WRITTEN TASK 1: In the article on the EU's Asia strategy, can you write out the part that opens with the words "Updated 26 September" and closes with "they cannot repay.", switching "Belt and Road" to "BRI" each time it occurs?

[start of PROVIDED PASSAGE]

EU launches Asia strategy to rival China's 'new Silk Road'

EU's diplomatic chief Federica Mogherini. (AFP/file)
Updated 26 September 2018
Follow

EU launches Asia strategy to rival China's 'new Silk Road'

  • Federica Mogherini, said talks have been going on for several months with a number of Asian countries
  • Xi Jinping said earlier this month that China's trade with Belt and Road countries had exceeded $5 trillion with outward direct investment surpassing $60 billion

BRUSSELS: As doubts grow over China's vast "Belt and Road" trade infrastructure project, the EU is launching an alternative plan for Asia that it says will not saddle countries with debt they cannot repay.
EU member countries are expected to sign off on the new "Asia connectivity strategy" -- which aims to improve transport, digital and energy links while promoting environmental and labour standards -- in time for a major summit of European and Asian leaders next month.

[end of PROVIDED PASSAGE]
[start of DATA SHOWN]

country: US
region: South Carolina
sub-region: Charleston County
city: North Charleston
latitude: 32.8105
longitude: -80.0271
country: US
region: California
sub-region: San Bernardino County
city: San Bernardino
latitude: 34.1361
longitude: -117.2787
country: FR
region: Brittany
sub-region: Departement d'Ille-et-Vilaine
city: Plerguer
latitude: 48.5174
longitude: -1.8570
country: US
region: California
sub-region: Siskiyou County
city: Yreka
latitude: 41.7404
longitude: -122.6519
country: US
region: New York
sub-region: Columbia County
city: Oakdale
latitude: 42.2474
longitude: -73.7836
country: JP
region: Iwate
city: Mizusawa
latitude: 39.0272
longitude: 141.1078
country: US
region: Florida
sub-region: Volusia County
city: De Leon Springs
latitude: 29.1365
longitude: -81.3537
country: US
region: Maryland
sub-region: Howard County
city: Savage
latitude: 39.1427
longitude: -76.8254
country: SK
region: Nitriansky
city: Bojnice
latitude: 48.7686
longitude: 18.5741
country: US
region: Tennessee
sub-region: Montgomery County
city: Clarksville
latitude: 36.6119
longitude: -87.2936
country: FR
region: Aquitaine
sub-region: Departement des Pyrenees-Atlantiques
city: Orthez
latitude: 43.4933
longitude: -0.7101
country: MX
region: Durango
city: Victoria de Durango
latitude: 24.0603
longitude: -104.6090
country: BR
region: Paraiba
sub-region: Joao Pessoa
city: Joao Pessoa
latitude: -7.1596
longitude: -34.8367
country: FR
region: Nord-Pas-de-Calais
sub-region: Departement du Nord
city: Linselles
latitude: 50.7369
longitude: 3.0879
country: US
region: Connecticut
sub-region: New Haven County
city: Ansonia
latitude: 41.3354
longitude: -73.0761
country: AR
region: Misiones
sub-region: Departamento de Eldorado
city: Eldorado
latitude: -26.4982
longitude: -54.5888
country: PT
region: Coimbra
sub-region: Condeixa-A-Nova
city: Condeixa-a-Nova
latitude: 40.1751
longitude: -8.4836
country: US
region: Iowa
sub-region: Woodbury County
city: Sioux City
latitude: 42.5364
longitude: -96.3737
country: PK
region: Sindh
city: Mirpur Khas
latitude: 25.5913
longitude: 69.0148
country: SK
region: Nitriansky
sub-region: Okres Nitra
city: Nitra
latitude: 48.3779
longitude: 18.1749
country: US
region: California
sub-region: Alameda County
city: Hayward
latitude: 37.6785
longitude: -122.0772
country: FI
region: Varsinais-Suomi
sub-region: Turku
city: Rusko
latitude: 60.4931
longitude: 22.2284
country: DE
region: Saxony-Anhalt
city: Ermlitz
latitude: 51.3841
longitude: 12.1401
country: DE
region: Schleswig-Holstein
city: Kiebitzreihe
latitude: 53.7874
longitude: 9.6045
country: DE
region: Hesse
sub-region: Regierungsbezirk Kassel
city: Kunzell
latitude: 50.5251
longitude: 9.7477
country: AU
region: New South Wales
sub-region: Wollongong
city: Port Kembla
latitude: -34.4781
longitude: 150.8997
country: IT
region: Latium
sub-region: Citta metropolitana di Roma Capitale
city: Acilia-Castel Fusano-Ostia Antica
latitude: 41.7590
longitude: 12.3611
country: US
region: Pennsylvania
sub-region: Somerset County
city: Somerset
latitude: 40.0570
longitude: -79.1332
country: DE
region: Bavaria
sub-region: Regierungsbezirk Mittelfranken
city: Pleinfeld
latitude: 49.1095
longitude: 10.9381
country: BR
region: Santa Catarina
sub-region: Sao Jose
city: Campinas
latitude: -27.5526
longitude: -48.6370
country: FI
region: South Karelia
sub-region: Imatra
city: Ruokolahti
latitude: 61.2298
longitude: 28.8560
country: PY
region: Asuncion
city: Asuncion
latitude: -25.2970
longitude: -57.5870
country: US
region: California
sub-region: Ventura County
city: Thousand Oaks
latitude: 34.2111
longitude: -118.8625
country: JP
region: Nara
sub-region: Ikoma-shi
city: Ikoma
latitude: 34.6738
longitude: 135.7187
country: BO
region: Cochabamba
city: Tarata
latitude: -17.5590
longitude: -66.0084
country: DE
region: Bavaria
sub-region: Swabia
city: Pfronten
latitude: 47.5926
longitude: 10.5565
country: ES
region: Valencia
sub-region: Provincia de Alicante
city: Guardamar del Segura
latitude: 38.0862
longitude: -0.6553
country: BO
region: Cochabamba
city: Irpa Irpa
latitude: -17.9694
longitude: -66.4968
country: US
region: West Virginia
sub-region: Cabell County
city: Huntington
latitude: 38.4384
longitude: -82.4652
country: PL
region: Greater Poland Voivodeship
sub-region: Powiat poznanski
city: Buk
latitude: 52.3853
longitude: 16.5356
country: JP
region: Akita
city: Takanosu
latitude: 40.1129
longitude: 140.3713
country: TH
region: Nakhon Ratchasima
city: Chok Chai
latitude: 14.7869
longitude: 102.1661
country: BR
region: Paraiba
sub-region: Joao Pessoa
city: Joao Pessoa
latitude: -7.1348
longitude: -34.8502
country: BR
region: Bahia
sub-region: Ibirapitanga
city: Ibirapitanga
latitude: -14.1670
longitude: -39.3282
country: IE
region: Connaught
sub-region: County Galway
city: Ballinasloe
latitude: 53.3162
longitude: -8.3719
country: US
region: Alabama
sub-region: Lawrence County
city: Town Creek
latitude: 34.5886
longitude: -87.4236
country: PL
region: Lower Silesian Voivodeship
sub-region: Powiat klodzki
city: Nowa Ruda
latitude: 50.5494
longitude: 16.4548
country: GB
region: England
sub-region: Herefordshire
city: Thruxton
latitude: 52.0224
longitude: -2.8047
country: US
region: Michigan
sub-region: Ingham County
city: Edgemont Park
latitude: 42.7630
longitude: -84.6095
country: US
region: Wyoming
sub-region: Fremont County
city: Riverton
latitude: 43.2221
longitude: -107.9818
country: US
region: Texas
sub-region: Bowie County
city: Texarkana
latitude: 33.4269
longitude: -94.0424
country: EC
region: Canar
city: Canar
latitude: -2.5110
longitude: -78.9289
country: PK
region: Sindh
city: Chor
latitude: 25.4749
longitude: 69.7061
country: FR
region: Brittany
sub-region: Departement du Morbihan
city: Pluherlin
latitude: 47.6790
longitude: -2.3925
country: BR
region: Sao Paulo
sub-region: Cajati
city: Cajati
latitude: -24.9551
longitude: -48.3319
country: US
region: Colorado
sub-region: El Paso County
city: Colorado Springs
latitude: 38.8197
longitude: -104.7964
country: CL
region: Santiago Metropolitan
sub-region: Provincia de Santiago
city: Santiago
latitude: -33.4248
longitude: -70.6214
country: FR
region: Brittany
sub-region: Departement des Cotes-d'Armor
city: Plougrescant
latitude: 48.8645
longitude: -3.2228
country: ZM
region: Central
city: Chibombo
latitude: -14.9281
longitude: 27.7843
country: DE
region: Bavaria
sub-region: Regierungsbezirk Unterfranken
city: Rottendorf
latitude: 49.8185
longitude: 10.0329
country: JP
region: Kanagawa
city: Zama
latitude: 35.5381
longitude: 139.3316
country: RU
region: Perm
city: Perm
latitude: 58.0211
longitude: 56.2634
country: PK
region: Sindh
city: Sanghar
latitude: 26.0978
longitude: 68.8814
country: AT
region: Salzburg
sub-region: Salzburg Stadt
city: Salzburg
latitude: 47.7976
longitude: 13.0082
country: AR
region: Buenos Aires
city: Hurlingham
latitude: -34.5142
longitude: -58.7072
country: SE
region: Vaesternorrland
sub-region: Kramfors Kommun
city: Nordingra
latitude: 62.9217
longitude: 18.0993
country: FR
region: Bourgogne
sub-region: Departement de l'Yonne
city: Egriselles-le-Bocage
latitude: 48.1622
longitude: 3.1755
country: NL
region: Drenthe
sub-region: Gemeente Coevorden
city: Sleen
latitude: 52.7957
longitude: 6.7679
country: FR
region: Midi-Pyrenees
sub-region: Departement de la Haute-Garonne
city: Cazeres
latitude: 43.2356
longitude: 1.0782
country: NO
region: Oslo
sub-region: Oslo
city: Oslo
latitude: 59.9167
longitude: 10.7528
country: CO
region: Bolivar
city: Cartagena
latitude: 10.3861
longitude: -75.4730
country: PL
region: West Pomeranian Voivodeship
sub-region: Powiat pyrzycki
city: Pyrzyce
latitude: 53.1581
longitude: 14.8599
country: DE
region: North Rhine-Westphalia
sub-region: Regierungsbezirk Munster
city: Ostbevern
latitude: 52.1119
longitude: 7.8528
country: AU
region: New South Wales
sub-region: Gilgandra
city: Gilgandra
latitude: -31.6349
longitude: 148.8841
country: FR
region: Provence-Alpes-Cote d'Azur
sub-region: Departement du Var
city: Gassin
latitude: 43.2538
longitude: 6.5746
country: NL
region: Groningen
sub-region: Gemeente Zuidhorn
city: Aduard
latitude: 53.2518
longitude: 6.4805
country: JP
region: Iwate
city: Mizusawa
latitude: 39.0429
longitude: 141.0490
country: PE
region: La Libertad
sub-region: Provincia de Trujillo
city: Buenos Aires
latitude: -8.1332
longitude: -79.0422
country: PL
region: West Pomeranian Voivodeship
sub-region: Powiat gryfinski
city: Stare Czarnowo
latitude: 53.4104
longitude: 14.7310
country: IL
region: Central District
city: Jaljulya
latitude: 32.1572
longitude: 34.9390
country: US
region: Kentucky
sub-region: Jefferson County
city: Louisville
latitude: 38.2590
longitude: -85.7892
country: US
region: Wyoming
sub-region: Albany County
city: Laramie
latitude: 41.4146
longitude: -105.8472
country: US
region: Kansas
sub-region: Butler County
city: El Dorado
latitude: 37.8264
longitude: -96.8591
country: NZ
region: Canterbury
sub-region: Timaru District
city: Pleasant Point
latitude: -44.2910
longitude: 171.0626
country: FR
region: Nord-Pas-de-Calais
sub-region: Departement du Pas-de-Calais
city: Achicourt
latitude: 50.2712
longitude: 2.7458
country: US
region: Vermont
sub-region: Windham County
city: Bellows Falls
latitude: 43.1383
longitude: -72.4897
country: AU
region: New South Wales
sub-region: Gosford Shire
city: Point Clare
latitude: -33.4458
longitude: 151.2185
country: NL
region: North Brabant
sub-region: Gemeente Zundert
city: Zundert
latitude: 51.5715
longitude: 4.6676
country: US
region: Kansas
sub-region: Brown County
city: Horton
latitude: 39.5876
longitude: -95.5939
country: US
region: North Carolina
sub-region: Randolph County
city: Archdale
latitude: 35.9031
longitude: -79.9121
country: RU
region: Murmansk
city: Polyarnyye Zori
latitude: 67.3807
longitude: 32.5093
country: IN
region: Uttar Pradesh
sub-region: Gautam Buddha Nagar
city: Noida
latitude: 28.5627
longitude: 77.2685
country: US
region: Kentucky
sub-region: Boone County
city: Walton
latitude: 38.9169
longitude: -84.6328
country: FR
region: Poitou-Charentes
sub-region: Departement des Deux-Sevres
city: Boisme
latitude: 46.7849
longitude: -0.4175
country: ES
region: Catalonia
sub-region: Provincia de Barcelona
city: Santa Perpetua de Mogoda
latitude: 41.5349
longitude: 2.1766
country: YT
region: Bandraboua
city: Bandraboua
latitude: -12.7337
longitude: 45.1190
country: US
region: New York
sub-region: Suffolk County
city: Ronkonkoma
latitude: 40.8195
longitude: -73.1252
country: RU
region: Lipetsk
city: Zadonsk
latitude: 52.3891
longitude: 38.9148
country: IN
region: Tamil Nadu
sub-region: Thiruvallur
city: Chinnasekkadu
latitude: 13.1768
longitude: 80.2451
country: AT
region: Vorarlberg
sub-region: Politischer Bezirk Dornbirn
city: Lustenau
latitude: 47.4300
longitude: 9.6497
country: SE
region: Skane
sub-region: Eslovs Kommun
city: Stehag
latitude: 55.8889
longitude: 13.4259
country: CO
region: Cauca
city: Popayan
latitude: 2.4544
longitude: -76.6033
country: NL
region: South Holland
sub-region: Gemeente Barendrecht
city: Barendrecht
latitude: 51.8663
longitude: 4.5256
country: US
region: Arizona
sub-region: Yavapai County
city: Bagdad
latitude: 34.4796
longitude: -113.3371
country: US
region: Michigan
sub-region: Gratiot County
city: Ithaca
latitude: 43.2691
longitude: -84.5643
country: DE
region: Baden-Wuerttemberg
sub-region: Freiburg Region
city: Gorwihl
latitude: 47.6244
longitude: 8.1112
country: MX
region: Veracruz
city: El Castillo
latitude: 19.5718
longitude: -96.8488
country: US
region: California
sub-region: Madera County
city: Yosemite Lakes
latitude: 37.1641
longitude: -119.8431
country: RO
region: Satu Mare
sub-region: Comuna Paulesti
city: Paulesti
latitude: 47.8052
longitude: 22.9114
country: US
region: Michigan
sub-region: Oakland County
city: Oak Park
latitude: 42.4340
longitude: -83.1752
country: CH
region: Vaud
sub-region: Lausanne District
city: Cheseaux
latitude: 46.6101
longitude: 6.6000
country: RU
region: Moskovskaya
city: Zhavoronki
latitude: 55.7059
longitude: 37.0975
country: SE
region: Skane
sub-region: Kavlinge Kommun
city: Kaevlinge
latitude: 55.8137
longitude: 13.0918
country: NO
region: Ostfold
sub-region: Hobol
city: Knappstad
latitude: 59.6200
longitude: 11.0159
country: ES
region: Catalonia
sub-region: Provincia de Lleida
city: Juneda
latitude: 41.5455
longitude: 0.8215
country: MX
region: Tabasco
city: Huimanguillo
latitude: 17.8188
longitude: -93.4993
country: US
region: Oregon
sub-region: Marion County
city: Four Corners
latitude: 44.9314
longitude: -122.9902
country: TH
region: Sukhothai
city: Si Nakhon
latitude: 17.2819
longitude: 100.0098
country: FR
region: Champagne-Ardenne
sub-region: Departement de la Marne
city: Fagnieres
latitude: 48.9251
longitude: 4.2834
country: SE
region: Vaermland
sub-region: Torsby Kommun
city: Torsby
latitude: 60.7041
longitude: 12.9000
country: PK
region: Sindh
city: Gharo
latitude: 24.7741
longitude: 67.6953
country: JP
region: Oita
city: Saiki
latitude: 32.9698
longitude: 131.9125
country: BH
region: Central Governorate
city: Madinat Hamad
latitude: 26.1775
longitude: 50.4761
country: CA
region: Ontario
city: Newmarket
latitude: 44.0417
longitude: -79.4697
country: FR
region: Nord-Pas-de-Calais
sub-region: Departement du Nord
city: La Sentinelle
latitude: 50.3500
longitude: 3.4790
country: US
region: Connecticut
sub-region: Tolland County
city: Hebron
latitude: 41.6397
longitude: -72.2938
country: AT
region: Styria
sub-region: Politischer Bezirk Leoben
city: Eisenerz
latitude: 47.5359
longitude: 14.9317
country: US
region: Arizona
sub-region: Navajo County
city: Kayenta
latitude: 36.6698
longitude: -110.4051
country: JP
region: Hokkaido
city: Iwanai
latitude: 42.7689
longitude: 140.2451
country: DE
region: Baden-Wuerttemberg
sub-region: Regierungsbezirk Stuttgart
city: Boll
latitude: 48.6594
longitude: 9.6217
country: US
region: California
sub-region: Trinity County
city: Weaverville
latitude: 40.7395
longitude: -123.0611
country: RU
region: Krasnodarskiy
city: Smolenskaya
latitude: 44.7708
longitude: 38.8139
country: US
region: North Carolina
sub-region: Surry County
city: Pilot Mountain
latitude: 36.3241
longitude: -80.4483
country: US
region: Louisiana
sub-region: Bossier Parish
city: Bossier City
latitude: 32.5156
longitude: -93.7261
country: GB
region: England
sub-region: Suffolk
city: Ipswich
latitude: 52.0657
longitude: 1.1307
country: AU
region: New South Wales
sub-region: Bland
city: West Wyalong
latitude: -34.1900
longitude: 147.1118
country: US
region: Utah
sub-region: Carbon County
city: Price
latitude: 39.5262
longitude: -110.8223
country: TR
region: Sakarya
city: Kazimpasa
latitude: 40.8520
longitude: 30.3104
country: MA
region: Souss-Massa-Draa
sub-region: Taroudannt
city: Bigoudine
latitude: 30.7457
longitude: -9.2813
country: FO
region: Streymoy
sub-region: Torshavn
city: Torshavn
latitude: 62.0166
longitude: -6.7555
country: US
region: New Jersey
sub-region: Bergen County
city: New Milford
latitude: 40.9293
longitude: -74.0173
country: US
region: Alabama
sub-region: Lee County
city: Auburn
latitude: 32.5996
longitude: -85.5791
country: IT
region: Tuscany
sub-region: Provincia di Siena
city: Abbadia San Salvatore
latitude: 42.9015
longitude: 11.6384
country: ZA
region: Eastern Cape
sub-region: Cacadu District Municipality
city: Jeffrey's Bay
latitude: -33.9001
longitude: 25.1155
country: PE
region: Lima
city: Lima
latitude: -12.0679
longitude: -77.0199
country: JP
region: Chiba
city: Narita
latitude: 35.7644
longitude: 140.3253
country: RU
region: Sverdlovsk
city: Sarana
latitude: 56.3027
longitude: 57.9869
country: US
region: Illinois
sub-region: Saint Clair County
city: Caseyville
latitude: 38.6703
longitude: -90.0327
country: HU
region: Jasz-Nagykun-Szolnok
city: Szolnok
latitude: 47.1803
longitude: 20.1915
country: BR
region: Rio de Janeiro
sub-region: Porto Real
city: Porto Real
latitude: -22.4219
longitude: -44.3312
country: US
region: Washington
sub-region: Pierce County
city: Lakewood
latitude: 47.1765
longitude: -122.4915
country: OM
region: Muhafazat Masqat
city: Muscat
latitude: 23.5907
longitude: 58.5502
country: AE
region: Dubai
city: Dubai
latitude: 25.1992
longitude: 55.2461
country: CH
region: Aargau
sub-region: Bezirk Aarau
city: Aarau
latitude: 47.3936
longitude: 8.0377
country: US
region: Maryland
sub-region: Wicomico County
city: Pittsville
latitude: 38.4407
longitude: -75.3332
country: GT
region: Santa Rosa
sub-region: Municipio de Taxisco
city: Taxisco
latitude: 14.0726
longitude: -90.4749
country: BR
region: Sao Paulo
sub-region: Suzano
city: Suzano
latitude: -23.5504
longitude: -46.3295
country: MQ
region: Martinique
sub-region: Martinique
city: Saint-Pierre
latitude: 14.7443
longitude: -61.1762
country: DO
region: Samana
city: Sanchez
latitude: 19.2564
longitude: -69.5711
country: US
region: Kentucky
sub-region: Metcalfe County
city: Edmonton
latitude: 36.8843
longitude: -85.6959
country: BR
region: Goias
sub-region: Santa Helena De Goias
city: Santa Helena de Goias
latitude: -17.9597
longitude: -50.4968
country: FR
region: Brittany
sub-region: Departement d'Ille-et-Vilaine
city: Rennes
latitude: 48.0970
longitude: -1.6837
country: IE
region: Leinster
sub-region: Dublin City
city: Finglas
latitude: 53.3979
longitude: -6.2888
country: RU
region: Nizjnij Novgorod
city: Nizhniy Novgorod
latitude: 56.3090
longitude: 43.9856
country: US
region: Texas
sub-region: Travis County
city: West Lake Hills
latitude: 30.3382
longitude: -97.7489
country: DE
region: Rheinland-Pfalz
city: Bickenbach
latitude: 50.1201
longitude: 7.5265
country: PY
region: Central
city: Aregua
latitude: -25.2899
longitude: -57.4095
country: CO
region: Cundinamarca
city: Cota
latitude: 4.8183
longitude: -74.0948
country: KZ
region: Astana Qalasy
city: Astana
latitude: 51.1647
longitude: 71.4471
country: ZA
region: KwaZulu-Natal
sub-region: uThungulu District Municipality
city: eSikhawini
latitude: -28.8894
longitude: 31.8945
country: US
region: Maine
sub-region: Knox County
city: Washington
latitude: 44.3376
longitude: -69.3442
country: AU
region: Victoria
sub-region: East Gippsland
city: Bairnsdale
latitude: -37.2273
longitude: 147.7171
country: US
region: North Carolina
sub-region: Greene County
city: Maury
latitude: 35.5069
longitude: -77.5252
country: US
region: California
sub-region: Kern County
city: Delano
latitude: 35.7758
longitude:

[end of DATA SHOWN]

WRITTEN TASK 2: Can you turn the place and coordinate entries, from the first line through the line containing "latitude: 29.1365", into a Markdown table with a "Row" column for the row number and a "Line" column for the line itself, leaving out blank lines?

EXERCISE SOLUTION 1:
Updated 26 September 2018
Follow

EU launches Asia strategy to rival China's 'new Silk Road'

  • Federica Mogherini, said talks have been going on for several months with a number of Asian countries
  • Xi Jinping said earlier this month that China's trade with BRI countries had exceeded $5 trillion with outward direct investment surpassing $60 billion

BRUSSELS: As doubts grow over China's vast "BRI" trade infrastructure project, the EU is launching an alternative plan for Asia that it says will not saddle countries with debt they cannot repay.

EXERCISE SOLUTION 2:
| Row | Line |
|---|---|
| 1 | country: US |
| 2 | region: South Carolina |
| 3 | sub-region: Charleston County |
| 4 | city: North Charleston |
| 5 | latitude: 32.8105 |
| 6 | longitude: -80.0271 |
| 7 | country: US |
| 8 | region: California |
| 9 | sub-region: San Bernardino County |
| 10 | city: San Bernardino |
| 11 | latitude: 34.1361 |
| 12 | longitude: -117.2787 |
| 13 | country: FR |
| 14 | region: Brittany |
| 15 | sub-region: Departement d'Ille-et-Vilaine |
| 16 | city: Plerguer |
| 17 | latitude: 48.5174 |
| 18 | longitude: -1.8570 |
| 19 | country: US |
| 20 | region: California |
| 21 | sub-region: Siskiyou County |
| 22 | city: Yreka |
| 23 | latitude: 41.7404 |
| 24 | longitude: -122.6519 |
| 25 | country: US |
| 26 | region: New York |
| 27 | sub-region: Columbia County |
| 28 | city: Oakdale |
| 29 | latitude: 42.2474 |
| 30 | longitude: -73.7836 |
| 31 | country: JP |
| 32 | region: Iwate |
| 33 | city: Mizusawa |
| 34 | latitude: 39.0272 |
| 35 | longitude: 141.1078 |
| 36 | country: US |
| 37 | region: Florida |
| 38 | sub-region: Volusia County |
| 39 | city: De Leon Springs |
| 40 | latitude: 29.1365 |